The 16-page document states that up to 1,200 German soldiers will take part in the mission, "on the basis of the right to collective self-defense in accordance with Article 51 of the UN Charter."
The document states that the Bundeswehr will have a mandate to take part in the anti-Daesh mission until December 31 2016, and that its soldiers will support not only French airstrikes against Daesh (the Islamic State) in Syria, but will also support the US-led coalition in Iraq and Syria.
On Thursday German Defense Minister von der Leyen said that Germany will provide up to six Tornado reconnaissance aircraft for the French military to use against Daesh, as well as a frigate to accompany France's Charles de Gaulle aircraft carrier, an Airbus 310-304MRTT aerial refueling tanker aircraft, and a reconnaissance satellite.
German troops will provide service support to the planes and ships, rather than being involved in direct military action.
German political scientist Alexander Rahr told Sputnik that by sending the troops, Germany wants to show solidarity with neighboring France, and other countries hurt by terrorism.
"They are doing it for political reasons, to show that they feel solidarity with France and with other Western countries which are endangered by ISIL (Daesh).
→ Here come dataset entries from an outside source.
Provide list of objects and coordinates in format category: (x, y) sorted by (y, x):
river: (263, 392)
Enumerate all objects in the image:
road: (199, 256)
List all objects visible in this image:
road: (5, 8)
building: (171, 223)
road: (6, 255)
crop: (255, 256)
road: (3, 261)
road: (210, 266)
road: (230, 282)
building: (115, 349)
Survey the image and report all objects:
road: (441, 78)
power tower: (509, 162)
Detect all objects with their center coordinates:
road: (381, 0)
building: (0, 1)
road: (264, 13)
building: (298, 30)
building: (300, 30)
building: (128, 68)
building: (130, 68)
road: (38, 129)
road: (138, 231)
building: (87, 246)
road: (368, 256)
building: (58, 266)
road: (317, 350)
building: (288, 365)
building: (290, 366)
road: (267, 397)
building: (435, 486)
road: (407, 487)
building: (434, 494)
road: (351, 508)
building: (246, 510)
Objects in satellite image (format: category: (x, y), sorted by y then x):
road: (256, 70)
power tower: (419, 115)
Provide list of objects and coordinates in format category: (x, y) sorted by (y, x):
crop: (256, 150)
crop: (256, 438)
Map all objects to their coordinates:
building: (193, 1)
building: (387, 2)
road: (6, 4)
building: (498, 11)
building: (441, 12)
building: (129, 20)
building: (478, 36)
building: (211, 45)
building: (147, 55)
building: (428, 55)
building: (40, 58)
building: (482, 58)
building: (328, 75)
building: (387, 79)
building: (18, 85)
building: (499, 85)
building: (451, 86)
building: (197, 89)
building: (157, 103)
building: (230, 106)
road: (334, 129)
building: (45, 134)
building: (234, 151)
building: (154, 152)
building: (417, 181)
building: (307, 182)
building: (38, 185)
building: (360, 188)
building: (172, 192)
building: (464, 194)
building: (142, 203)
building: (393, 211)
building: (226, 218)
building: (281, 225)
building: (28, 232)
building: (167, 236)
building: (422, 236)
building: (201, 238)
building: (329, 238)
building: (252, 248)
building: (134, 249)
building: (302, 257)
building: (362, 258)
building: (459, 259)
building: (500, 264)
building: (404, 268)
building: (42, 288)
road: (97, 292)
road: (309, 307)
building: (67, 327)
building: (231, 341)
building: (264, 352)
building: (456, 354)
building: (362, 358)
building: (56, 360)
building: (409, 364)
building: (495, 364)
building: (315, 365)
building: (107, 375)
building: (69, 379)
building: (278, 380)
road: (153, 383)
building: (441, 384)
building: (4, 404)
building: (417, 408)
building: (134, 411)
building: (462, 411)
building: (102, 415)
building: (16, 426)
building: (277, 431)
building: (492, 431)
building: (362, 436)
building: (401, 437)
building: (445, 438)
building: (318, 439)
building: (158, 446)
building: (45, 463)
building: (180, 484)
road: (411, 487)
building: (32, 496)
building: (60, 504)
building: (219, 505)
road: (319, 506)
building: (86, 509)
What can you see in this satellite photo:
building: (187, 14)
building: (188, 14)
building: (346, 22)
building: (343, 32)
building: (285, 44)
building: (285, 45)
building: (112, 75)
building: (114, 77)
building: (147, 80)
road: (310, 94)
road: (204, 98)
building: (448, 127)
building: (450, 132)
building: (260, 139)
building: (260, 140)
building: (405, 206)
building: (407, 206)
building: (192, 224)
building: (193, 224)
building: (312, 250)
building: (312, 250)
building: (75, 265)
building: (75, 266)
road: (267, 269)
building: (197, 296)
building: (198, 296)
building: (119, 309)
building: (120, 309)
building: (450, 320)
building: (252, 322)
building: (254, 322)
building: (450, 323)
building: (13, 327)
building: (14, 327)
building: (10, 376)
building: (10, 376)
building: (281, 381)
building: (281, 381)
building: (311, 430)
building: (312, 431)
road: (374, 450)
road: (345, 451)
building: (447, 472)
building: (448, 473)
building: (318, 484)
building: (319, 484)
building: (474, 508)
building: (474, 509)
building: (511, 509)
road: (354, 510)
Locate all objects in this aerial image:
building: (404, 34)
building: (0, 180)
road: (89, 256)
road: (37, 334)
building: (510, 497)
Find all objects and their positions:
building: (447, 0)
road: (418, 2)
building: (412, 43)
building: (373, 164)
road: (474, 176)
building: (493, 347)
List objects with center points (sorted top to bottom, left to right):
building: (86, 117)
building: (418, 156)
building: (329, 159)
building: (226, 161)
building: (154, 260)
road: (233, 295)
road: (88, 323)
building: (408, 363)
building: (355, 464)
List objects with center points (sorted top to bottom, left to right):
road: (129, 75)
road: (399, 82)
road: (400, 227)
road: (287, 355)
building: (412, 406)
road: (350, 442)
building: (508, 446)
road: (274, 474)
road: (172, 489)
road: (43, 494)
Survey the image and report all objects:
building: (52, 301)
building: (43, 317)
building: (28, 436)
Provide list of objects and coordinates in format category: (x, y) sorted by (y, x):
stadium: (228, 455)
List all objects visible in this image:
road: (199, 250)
The Germans also understand that what has happened in Paris can tomorrow happen in Berlin or another German city, so it makes sense to go and fight this common threat," said Rahr.
"The majority of Germans are in favor of that kind of political and military action. They are against German troops on the ground, like in Afghanistan, where a lot of Germans have seen that the result was always nil. But at the same time a lot of people understand that we have to here, as Germans, show solidarity with France, which faced such a big tragedy."